GIVEN INFORMATION:

──────

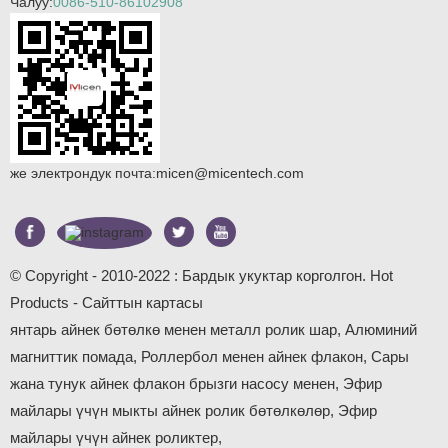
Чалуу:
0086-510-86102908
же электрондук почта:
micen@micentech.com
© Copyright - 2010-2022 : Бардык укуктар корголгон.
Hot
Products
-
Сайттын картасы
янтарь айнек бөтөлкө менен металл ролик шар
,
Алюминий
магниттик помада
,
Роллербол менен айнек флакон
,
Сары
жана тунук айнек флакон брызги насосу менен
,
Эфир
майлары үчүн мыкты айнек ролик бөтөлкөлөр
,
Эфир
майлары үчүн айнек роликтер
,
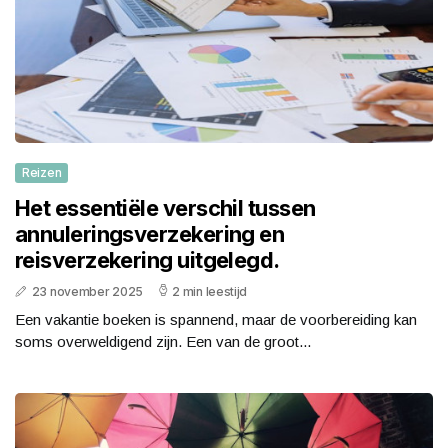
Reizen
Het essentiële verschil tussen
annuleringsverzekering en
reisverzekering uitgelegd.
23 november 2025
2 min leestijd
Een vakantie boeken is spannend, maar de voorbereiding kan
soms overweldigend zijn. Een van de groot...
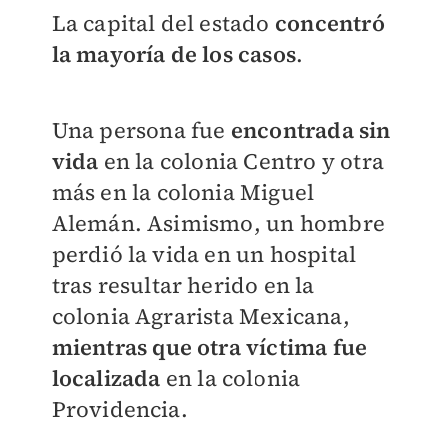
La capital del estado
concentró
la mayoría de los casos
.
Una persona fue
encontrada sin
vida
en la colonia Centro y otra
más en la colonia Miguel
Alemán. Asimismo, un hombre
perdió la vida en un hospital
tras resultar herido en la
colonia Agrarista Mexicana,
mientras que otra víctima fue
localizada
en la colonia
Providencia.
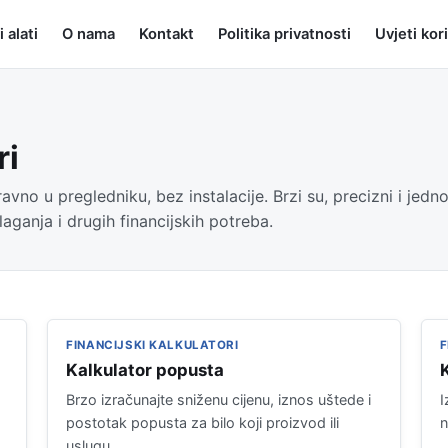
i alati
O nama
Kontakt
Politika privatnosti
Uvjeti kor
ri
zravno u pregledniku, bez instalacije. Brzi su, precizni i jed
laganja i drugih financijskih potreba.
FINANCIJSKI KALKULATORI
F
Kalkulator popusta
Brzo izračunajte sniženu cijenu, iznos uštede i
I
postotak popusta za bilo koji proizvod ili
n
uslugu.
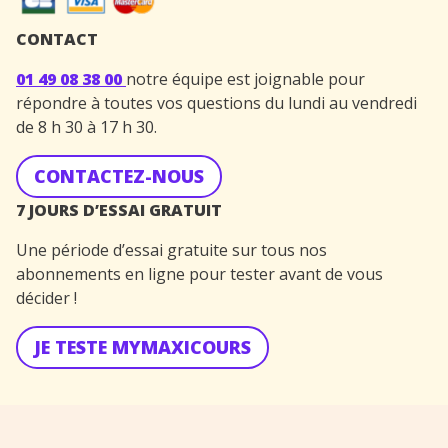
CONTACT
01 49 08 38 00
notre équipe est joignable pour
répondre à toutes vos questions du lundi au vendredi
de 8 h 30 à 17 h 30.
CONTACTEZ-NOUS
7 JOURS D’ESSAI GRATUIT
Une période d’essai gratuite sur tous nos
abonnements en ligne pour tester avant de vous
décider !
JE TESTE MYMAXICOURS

──────

WORK ITEM: Whenever the word "айнек" occurs in a line above, copy that line.

ANSWER SPACE:
янтарь айнек бөтөлкө менен металл ролик шар
Роллербол менен айнек флакон
жана тунук айнек флакон брызги насосу менен
майлары үчүн мыкты айнек ролик бөтөлкөлөр
майлары үчүн айнек роликтер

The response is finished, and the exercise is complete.